Si la trame historique est pleinement assumée et n'hésite pas à faire des parallèles entre Mai 68 et le Gouvernement de Vichy, elle est surtout prétexte à un esprit de détournement parodique. Les intellos baraguinent une logorrhée intempestive pour dire des choses simples, les slogans estudiantins sont gentiment moqués pour raconter l'inanité de certains, la petite Bourgeoisie Trotskiste provoque gaiement leur congénère conservateur et jusqu'au Grand Charles qui fuit la chienlit révolutionnaire pour s'abriter chez les Maoïstes.
Sans doute le suisse Lionel Baier regarde t'il tout ce capharnaüm hexagonal avec un œil malicieux, ravi de pouvoir se goser de nos turpitudes. Il prévient d'ailleurs instantanément que ce qui l'intéresse est moins La Vérité, que toutes celles que l'on s'inventent pour résister à la noirceur du monde.

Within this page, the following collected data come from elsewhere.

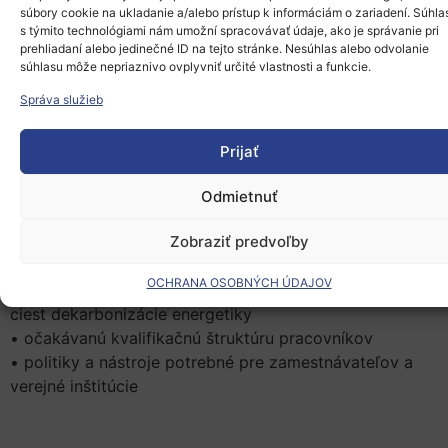
odhady dopadov dekarbonizácie elektroenergetiky na
súbory cookie na ukladanie a/alebo prístup k informáciám o zariadení. Súhla
s týmito technológiami nám umožní spracovávať údaje, ako je správanie pri
zamestnanosť na Slovensku do roku 2050
.
prehliadaní alebo jedinečné ID na tejto stránke. Nesúhlas alebo odvolanie
súhlasu môže nepriaznivo ovplyvniť určité vlastnosti a funkcie.
Správa služieb
Kedy:
29. januára 2026, 9:00 – 13:30
Kde:
Palisády 29, Bratislava – Európsky parlament –
Prijať
Kancelária na Slovensku
Odmietnuť
Zobraziť predvoľby
Diskusia sa zameria
najmä na:
OCHRANA OSOBNÝCH ÚDAJOV
• potenciál tvorby pracovných miest podľa rôznych
ciest dekarbonizácie energetiky
• očakávanú kvalifikačnú štruktúru pracovníkov
• politiky a nástroje potrebné pre zamestnávateľov a
verejné inštitúcie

Pas un hasard si le film est vécu du point de vue du petit Christophe Boltanski, dont le livre est ici adapté. Pas plus que la transmission des anciens sert de fil conducteur au récit, comme une mise en garde permanente.
Le hasard veut qu'il soit question D'Odessa du temps de sa judeite ukrainienne, et que l'antisémitisme du livre/scénario fasse grandement écho à notre triste époque. Souhaitons que le public fasse honneur à ce modeste mais fort enthousiaste film, ne serait-ce que pour un dernier hommage à Michel Blanc, mais également pour ce qu'il nous lègue comme héritage.